Die Lamer Raunacht hat heuer alles bisher Dagewesene in den Schatten gestellt. In seiner 13. Neuauflage zog das Treiben auf dem Engelshütter Dorfanger eine rekordverdächtige Besucherkulisse in den Bann. Auch in Bezug auf Quantität und Qualität der mitwirkenden Gruppen wurden am Sonntagabend neue Maßstäbe gesetzt.

Bei hell leuchtendem Mond in sternenklarer Nacht gaben die Chambtaler Böllerschützen das Startsignal. Moderator Stephan Jarosch und Nachwuchshexe Marie versprachen den Besuchern im weiten Rund nicht zu viel, als sie eine „wuide Nacht“ ankündigten: schaurig-schöne Gestalten, die nach alten Überlieferungen in den Rau- oder Losnächten ihr Unwesen treiben, Wolfsauslasser, die mit ihren überdimensionalen Kuhglocken einen ohrenbetäubenden Lärm machen, Deifen mit den fantasievollsten Masken und Kostümen. Sie alle boten dem Publikum eine professionelle Performance vom immerwährenden Kampf des Bösen gegen das Gute, Lust und Verderben, Macht und Geld. Erstmals dabei: die Heandltrommler aus Thalberg, die eine donnernde Percussion-Einlage boten. Die ortsansässigen Osserhexen und Engelshütter Teifen mischten sich derweil unters Volk.

* DATENAUSZÜGE:
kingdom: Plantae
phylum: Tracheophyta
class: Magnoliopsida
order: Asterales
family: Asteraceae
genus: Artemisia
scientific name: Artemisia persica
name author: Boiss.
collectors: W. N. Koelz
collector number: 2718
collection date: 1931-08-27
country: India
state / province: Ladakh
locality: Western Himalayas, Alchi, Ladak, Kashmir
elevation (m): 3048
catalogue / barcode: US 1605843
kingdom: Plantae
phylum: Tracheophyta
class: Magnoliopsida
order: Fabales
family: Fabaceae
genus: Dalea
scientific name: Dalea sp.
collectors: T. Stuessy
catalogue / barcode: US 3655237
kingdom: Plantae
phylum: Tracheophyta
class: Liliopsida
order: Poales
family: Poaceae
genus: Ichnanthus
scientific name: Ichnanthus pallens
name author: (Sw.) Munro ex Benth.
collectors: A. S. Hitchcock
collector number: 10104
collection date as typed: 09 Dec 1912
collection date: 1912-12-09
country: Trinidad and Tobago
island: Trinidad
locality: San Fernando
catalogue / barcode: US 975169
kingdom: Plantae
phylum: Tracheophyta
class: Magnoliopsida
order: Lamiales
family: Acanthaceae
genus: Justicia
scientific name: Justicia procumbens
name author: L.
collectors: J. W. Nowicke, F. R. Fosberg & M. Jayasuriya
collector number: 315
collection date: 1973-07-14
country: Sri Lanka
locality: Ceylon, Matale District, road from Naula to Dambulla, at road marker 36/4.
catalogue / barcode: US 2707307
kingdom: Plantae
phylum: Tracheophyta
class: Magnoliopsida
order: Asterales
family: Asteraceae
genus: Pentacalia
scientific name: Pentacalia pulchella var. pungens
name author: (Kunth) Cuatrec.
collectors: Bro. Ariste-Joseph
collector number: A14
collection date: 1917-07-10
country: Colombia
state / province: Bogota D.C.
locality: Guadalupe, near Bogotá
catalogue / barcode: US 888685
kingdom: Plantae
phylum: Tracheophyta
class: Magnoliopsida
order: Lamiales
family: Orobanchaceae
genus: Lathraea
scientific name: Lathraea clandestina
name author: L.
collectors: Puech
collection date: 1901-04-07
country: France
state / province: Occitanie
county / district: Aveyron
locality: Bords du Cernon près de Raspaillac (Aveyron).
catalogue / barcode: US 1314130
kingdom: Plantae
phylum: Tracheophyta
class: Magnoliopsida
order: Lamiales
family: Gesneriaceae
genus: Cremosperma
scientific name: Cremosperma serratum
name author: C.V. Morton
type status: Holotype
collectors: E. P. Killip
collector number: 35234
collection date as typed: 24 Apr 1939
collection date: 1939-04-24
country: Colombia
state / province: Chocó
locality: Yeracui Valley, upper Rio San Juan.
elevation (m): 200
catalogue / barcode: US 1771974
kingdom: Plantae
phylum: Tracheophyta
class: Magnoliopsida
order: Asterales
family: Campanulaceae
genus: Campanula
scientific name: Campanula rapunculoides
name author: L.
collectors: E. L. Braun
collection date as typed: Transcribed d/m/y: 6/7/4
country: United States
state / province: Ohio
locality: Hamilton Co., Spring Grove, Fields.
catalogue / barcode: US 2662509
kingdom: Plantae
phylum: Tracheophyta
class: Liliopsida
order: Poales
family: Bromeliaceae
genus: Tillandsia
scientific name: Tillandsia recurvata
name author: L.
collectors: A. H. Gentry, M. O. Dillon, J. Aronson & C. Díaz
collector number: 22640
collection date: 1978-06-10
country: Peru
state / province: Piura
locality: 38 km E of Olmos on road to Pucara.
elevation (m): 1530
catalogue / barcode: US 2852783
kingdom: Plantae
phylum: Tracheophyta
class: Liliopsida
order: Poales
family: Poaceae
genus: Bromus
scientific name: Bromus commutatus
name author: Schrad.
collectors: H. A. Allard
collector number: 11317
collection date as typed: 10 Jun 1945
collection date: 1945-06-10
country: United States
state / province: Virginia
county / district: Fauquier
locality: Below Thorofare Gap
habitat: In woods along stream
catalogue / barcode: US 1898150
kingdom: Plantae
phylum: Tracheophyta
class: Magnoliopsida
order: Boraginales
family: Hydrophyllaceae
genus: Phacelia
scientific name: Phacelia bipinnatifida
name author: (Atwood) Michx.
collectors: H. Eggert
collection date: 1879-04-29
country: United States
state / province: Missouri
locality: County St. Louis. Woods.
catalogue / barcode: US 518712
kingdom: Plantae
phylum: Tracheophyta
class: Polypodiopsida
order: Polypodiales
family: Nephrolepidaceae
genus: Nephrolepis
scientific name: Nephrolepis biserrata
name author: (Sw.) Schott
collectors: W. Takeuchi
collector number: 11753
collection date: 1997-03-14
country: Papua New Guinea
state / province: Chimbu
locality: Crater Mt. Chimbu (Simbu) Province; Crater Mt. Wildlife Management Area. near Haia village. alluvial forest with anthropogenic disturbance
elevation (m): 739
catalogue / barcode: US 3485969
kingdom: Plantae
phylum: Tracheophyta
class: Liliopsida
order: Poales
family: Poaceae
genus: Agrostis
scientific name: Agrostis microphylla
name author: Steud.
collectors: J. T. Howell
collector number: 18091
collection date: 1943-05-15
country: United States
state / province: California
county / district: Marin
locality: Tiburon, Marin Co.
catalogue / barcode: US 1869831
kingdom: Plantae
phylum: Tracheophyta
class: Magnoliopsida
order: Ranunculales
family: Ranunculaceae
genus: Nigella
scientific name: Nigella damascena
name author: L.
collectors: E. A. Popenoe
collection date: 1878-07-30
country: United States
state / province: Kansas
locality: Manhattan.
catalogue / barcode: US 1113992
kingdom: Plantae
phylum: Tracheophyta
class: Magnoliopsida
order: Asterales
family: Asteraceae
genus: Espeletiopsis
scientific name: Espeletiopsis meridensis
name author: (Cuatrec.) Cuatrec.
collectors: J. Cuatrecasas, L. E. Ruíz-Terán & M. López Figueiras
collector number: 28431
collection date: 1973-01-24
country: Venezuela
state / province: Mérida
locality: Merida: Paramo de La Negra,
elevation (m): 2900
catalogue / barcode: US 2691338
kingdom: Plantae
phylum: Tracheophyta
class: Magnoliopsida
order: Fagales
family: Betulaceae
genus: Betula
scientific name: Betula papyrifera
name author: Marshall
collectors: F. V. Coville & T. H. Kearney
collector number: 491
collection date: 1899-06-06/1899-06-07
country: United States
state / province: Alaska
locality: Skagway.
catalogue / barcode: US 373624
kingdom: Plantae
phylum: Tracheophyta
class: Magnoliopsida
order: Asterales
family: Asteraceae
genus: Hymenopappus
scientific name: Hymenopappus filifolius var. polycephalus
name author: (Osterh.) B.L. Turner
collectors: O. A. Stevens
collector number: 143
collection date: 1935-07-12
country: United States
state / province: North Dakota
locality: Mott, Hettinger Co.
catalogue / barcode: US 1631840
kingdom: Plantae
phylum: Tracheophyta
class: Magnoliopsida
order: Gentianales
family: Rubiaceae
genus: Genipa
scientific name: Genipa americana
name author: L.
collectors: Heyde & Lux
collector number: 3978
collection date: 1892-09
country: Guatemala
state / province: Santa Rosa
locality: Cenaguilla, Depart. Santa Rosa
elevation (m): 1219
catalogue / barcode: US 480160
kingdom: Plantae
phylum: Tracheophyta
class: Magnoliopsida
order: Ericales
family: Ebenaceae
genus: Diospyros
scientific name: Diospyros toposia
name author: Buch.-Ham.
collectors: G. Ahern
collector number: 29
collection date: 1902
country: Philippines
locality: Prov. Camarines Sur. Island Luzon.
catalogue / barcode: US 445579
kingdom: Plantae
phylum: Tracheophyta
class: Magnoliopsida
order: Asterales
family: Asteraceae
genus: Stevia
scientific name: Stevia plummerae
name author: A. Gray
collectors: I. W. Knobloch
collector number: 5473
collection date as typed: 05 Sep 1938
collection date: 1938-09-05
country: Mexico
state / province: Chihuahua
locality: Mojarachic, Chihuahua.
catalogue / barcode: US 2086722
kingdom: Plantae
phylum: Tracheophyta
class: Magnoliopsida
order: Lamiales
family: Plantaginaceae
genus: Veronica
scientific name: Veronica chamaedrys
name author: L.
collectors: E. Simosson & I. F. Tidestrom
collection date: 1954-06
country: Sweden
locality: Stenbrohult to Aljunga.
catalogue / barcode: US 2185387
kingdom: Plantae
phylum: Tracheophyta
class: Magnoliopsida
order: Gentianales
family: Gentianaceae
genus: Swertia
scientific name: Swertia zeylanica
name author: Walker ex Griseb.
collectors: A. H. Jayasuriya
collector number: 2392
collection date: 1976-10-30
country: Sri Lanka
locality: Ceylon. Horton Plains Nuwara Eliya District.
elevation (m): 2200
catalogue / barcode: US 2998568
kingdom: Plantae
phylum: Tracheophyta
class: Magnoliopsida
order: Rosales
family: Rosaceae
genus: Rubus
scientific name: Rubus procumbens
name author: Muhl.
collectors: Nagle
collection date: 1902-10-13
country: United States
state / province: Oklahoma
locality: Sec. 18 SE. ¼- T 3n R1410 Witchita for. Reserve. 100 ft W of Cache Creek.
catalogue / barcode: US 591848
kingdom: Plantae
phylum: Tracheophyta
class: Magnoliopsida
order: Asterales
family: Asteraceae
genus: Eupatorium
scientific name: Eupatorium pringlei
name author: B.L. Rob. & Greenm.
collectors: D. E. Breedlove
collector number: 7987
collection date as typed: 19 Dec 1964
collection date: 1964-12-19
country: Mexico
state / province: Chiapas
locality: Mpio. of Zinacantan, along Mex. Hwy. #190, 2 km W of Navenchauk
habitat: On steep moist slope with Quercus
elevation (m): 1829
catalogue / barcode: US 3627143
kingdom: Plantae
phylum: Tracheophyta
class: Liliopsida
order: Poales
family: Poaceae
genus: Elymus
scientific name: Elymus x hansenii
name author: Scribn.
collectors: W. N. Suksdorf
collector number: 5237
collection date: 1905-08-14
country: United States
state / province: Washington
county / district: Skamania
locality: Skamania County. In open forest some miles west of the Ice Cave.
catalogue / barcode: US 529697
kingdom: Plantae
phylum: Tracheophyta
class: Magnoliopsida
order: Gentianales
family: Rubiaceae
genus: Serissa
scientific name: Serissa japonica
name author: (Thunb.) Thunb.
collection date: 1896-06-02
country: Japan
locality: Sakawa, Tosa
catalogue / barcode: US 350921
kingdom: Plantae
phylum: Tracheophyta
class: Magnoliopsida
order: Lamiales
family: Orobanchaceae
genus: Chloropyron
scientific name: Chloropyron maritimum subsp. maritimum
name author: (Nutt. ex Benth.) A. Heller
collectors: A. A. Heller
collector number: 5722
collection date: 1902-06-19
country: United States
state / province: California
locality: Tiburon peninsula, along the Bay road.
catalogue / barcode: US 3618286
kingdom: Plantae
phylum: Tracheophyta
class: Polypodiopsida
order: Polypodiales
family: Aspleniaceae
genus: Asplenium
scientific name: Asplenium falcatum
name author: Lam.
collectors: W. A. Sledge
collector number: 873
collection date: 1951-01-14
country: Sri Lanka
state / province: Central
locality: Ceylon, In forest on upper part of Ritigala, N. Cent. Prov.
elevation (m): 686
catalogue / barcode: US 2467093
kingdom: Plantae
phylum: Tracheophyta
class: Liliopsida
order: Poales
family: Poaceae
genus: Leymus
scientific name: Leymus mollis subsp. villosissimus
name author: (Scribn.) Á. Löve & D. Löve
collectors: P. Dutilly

* AUFGABE 1:
Wer hat laut Ausgangstext das Startsignal für die Raunacht gegeben?
* AUFGABE 2:
Übersetze diesen Satz aus dem Ausgangstext ins Englische: „Erstmals dabei: die Heandltrommler aus Thalberg, die eine donnernde Percussion-Einlage boten.“

* LÖSUNG 1:
Die Chambtaler Böllerschützen.

* LÖSUNG 2:
Taking part for the first time: the Heandltrommler from Thalberg, who put on a thundering percussion performance.